Kozmik mesafeler hakkında konuşurken iyi bilinen bir yol da ışık yıllarından bahsetmektir. Bir ışık yılı, ışığın bir yılda katettiği mesafeye denir. Işık, saniyede 299.792.458 metre yol katederek bir yılda 9,46 trilyon kilometre yol alır. Dünya’ya en yakın yıldız, aşağı yukarı 40 trilyon kilometre, yani 4,2 ışık yılı uzaklıktadır. Daha yakın cisimler için ışık saatlerini, ışık dakikalarını hatta ışık saniyelerini bile kullanabilirsiniz. Örneğin Plüton, Dünya’dan 5,3 ışık saati uzaklıktadır. Güneş, 8,3 ışık dakikası uzaklıkta; Ay ise yalnızca 1,3 ışık saniyesi uzağımızdadır.
Halley ve kuyrukluyıldızı
1670’li yıllarda hem Fransız hem de İngiliz kralları, kraliyet gözlemevleri kurdular; amaçları ise yıldızları kullanarak denizdeki keşifleri hızlandırmaktı. İngiltere’de, Greenwich’teki Kraliyet Gözlemevi’nin yöneticisi Kraliyet Astronomu olarak isimlendirilmişti. Bu unvanı ilk alan bilim insanı John Flamsteed 1719 yılında öldüğünde, unvanı yardımcısı Edmund Halley devraldı. Edmund Halley, Newton’ın başyapıtı Principia için de parasal yardımda bulunmuş birisiydi (bkz. 37. sayfa).

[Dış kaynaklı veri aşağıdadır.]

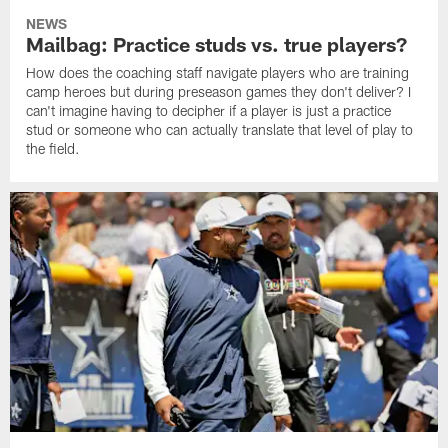
NEWS
Mailbag: Practice studs vs. true players?
How does the coaching staff navigate players who are training
camp heroes but during preseason games they don't deliver? I
can't imagine having to decipher if a player is just a practice
stud or someone who can actually translate that level of play to
the field.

Halley’nin Principia’nın basımı için para ödeme sebeplerinden biri de Newton’ın çalışmasının gücünü görmüş olmasıydı. 1684 yılında, kitabın basımından 3 yıl önce Halley, Newton’ı ziyaret etti. Bu ziyaret sırasında iki bilim insanı, çekim kuvveti-nin Güneş’in etrafında yuvarlanan buzlu moloz yığınlarına, yani kuyrukluyıldızlara olan etkisini tartıştılar (o sıralarda bu durum herkesçe bilinmiyordu). 1680 yılında, Kirch adı verilen gözalıcı bir kuyrukluyıldız gökyüzünde parıldadı. Newton, bu kuyrukluyıldızın da Kepler Yasaları’na uyduğunu göstermek için, Flamsteed’in gözlemlerini kullandı. Yörüngesi elips şeklindeydi ve Güneş’e yaklaştıkça hızlandı, yani tıpkı gezegenler gibi bu kuyrukluyıldız da Güneş’in çekim kuvvetinden etkilenmişti.

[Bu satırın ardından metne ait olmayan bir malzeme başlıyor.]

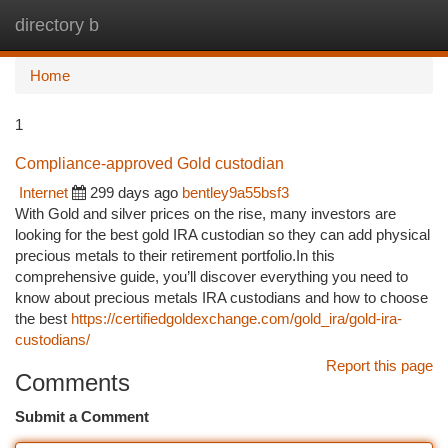
directory b
Togg
navi
Home
1
Compliance-approved Gold custodian
Internet
299 days ago
bentley9a55bsf3
With Gold and silver prices on the rise, many investors are
looking for the best gold IRA custodian so they can add physical
precious metals to their retirement portfolio.In this
comprehensive guide, you’ll discover everything you need to
know about precious metals IRA custodians and how to choose
the best
https://certifiedgoldexchange.com/gold_ira/gold-ira-
custodians/
Report this page
Comments
Submit a Comment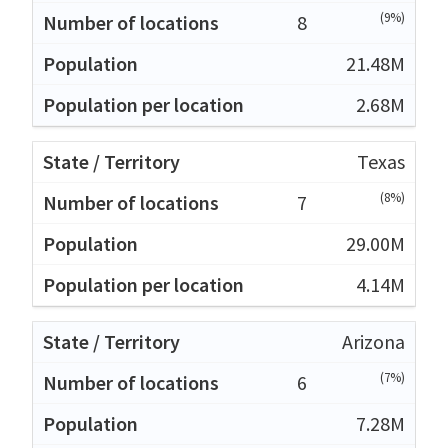
(9%)
8
21.48M
2.68M
Texas
(8%)
7
29.00M
4.14M
Arizona
(7%)
6
7.28M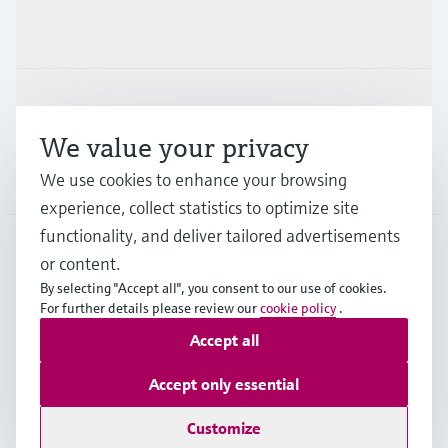
Industries
Support
We value your privacy
We use cookies to enhance your browsing
Company
experience, collect statistics to optimize site
functionality, and deliver tailored advertisements
or content.
IND
•
English
By selecting "Accept all", you consent to our use of cookies.
For further details please review our
cookie policy
.
Accept all
Copyright © Endress+Hauser Group Services AG
Indian privacy policy and GTC
Imprint
Terms of use
Accept only essential
Data Protection
Customize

1705 yılına gelindiğinde Halley, Newton’ın çalışmalarına dayanarak kendi kuyrukluyıldız kitabını yazdı ve kitaba Synopsis of the Astronomy of Comets (Kuyrukluyıldızların Astronomisine Bir Bakış) adını verdi. Artık kuyrukluyıldızların Güneş’in yörüngesinde döndüğünü bildiğinden 1531, 1607 ve 1682 yıllarında görünen üç kuyrukluyıldızın aslında, ardışık yörüngelerde Dünya’nın yakınında seyahat eden aynı kuyrukluyıldız olduğunu ileri sürdü. Hatta bu kuyrukluyıldızın 1758 yılında yine görüneceğini söyledi. Halley 1742 yılında yaşamını yitirdi, bu yüzden kuyrukluyıldızın tam söylediği yılda geri döndüğünü göremedi. Bu kuyrukluyıldız, o günden beri Halley’nin şerefine, “Halley Kuyrukluyıldızı” olarak adlandırılıyor.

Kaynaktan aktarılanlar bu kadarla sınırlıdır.